O bolsonarismo no poder caminha para seus estertores ou a radicalização. No mesmo dia em que perdeu o olavista Ernesto Araújo, de saída do Itamaraty, o presidente Jair Bolsonaro demitiu o ministro da Defesa, general Fernando Azevedo e Silva. A queda de um ministro tido como moderado pode resultar numa possível retirada do apoio militar dos oficiais menos radicais que levaram o atual chefe de Estado ao poder e que, em última instância, sustentam seu (des)governo.

A mudança é vista como o começo de uma reforma ministerial.

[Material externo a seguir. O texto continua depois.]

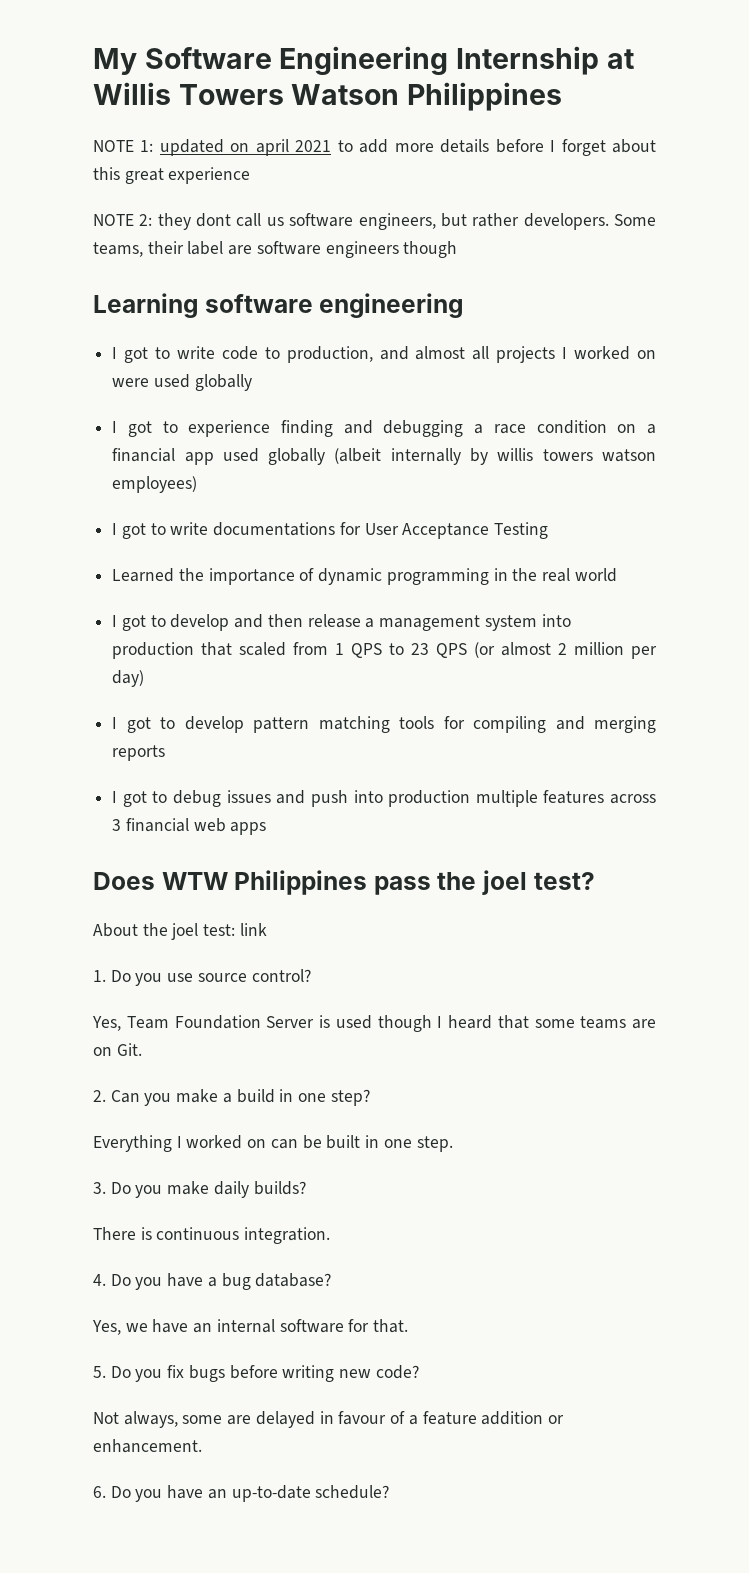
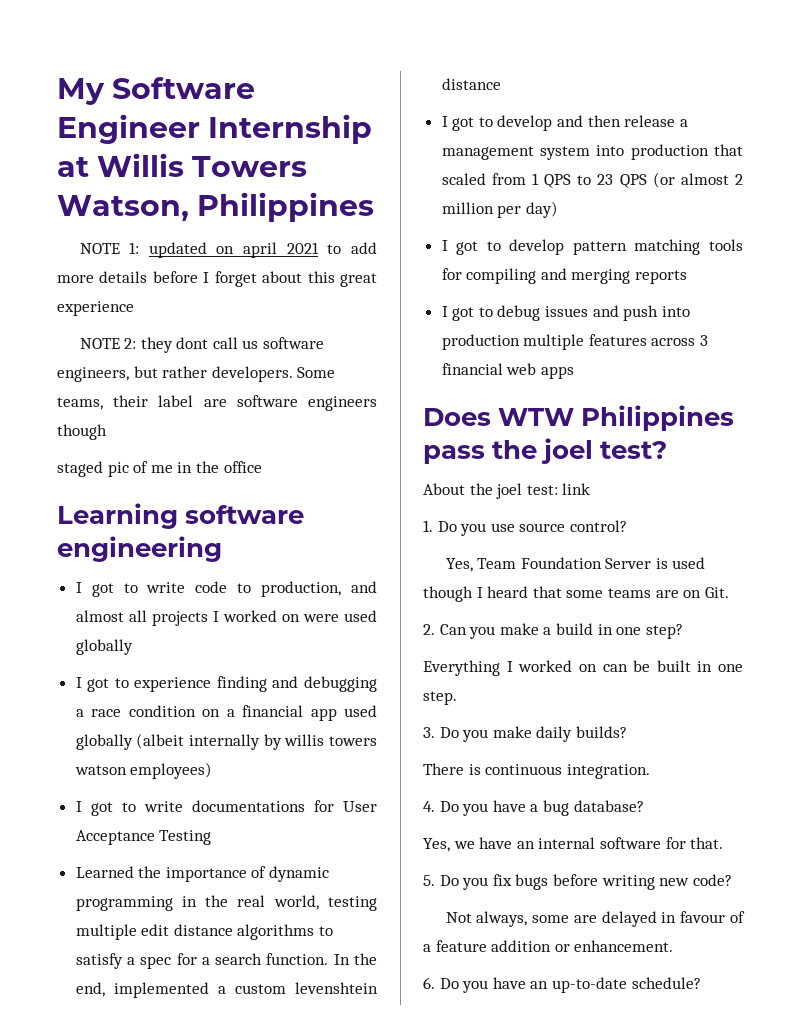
[279,46,449,76] Engineering -> [57,114,200,144] Engineer
[291,84,400,105] Watson -> [57,195,189,221] Watson,
(458, 249) none -> [57,461,262,477] // staged pic of me in the office
[574,568,617,582] world -> [273,895,377,911] [75,924,334,940] [75,953,377,969] [75,982,378,998] [441,78,501,90] world, testing multiple edit distance algorithms to satisfy a spec for a search function. In the end, implemented a custom levenshtein distance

O resultado do processo é imprevisível: haverá mais espaços para o centrão ou uma fuga do governo para a extrema-direita, justamente na semana em que relembramos o golpe militar de 31 de março de 1964? Uma eventual demissão do também moderado general Pujol, comandante do Exército, será a indicação cabal de que é mais provável a segunda alternativa.

De todo modo, há evidências para prever que, quanto mais acuado Bolsonaro estiver, mais ele flertará com o radicalismo, que emana com certa frequência dos lábios de bolsonaristas inveterados.

A última vez que isso ocorreu significativamente tinha sido no domingo anterior à segunda-feira da queda dos ministros. As redes de apoio ao presidente procuraram capitalizar a morte de um soldado da Polícia Militar da Bahia no Farol da Barra, em Salvador, após atirar contra colegas de farda, num aparente surto psicótico.

Os eventos que culminaram nela lançam luz sobre a maior das ameaças que nossa democracia enfrenta no momento: a potencial rebelião de policiais militares contra governadores e a favor de Bolsonaro.

Não se restringe a mera discordância ideológica ou à evidente falta de sensibilidade do chefe de Estado sua constante crítica àqueles que comandam os executivos estaduais. Trata-se de um roteiro bem planejado, cuja conclusão lógica é uma guerra civil, bem aos moldes do que Bolsonaro apregoava quando era um deputado federal do baixo clero, defensor dos interesses dos militares de baixa patente.

A evidência mais conhecida do pensamento do presidente é o famoso vídeo de 1999, em que, entre outras barbaridades, ele defende a morte de 30 mil brasileiros.

São vários os relatos de que, nas horas seguintes ao início do surto do soldado, redes sociais de bolsonaristas entraram em polvorosa. Com o rosto pintado de verde e amarelo, Wesley Soares Góes teria gritado às 14h de domingo: "Comunidade, venham testemunhar a honra, ou a desonra do policial militar do estado da Bahia". Depois de 3h30 de negociação, Góes começou a atirar contra seus colegas que procuravam neutralizá-lo. Não houve alternativa aos demais PMs a não ser reagir à altura.

Tudo o que desejam os radicais que integram a base de apoio ao presidente na sociedade é uma justificativa para jogar o país de vez num caos do qual Bolsonaro possa emergir como o salvador da pátria. Não sem coincidência, PMs ameaçam uma greve contra o governador da Bahia Rui Costa, do PT— principal partido de oposição.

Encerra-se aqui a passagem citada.